Staffetta generazionale bocciata dall’Ilo

All’International Labour Organization non piace la staffetta generazionale fra i giovani e chi è prossimo alla pensione

In Italia ci si lamenta spesso della gerontocrazia dominante, specialmente nella classe politica, ma per una volta che, proprio la politica italiana, si era impegnata per promuovere una staffetta generazionale in grado di decrescere le ore lavoro delle persone vicine alle pensione aumentando quelle dei lavoratori più giovani, la bocciatura arriva dall’estero, più precisamente dall’ILO, l'International Labour Organization che nel suo Rapporto sul lavoro nel mondo 2013 ha spiegato come i lavoratori giovani non debbano prendere il posto di quelli anziani, ma si debbano individuare altrove i mezzi a sostegno dell’occupazione giovanile.

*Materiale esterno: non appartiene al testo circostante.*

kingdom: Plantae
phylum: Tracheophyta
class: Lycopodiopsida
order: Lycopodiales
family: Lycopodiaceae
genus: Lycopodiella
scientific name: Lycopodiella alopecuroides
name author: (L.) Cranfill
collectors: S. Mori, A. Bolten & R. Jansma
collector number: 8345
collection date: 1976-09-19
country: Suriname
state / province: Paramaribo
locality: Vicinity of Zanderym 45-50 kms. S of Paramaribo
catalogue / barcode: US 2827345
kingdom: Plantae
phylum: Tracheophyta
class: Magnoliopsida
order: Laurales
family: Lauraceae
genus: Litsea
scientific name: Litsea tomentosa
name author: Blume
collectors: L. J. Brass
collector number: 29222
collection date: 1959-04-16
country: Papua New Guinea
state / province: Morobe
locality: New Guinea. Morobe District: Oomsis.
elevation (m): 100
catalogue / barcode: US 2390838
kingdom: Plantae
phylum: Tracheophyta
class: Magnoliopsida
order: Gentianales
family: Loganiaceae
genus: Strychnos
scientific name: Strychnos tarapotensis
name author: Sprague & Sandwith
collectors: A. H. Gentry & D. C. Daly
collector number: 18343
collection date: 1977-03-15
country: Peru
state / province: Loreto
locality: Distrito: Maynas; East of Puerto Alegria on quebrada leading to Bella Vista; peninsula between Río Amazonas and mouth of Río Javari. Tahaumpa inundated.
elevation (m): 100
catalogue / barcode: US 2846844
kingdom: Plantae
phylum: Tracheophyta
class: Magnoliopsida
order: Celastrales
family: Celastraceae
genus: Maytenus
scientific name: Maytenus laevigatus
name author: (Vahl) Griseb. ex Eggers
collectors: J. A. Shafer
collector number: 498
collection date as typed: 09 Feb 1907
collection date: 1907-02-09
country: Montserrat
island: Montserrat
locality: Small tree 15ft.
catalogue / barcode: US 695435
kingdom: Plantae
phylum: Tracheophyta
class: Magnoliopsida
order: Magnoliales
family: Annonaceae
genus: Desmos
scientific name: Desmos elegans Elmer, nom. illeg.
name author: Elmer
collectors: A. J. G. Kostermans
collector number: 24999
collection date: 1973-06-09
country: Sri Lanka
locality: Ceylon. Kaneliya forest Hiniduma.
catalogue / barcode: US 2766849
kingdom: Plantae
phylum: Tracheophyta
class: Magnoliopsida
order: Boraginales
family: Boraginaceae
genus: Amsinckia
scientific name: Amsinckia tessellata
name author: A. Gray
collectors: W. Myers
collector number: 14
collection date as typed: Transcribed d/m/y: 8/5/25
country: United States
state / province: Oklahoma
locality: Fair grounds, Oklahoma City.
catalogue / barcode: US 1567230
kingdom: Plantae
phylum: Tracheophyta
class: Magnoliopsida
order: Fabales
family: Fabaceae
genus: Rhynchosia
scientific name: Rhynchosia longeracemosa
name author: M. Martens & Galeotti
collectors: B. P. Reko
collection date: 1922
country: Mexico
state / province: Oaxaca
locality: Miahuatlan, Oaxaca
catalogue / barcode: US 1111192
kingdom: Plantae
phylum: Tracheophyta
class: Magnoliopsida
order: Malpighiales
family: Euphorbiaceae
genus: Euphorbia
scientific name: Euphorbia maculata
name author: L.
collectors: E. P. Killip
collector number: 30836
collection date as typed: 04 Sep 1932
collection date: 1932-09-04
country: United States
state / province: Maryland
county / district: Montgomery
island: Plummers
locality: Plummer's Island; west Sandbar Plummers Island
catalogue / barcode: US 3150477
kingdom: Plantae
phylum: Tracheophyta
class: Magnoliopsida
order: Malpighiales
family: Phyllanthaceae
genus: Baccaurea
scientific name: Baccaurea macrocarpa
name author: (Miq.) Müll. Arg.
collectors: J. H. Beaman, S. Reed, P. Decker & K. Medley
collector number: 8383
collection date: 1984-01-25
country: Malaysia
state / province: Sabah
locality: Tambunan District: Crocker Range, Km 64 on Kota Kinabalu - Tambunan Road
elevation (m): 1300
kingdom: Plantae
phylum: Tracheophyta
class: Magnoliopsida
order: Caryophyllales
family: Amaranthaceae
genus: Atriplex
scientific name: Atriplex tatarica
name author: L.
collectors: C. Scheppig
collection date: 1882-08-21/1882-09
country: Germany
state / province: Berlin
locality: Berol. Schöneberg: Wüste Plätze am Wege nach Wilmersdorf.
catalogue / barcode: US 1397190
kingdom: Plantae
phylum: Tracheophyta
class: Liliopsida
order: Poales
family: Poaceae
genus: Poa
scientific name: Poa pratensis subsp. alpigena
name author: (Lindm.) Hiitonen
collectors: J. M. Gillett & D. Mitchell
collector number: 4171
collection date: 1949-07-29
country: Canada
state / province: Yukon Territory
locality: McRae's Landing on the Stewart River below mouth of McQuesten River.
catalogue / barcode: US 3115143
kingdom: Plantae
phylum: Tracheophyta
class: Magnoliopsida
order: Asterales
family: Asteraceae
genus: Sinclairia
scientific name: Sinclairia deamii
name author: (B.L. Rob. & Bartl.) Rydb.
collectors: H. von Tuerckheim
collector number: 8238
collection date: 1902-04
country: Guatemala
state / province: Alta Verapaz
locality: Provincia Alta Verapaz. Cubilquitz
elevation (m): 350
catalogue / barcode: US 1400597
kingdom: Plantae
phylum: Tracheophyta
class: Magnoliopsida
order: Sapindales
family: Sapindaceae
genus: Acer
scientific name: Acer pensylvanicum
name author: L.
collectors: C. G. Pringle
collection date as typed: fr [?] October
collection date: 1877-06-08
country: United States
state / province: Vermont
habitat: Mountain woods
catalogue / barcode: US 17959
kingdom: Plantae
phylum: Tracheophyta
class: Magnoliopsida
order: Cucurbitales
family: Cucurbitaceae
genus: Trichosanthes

Secondo l’ILO, l’Italia deve monitorare le forme atipiche di occupazione e lavorare affinché i contratti a tempo determinato vengano trasformati in posti di lavoro fisso. La percentuale dei contratti a tempo determinato è ulteriormente aumentata in seguito alla Riforma Fornero. Dal 2007 al 2012 il numero dei lavoratori precari è cresciuto del 5,7% raggiungendo il 32% degli occupati nel 2012.

Le stesse perplessità che stanno spingendo il ministro Enrico Giovannini a modificare la Riforma Fornero, trovano conferma nei dati di un autorevole organismo terzo. Secondo l’Ilo nel nostro Paese servono 1,7 milioni di posti di lavoro: attualmente sono 600mila in meno rispetto al 2007, ma visto che la popolazione in età lavorativa è aumentata nel frattempo di 1,1 milioni, 1,7 milioni è la cifra che potrebbe riportarci il tasso di occupazione al periodo antecedente la crisi.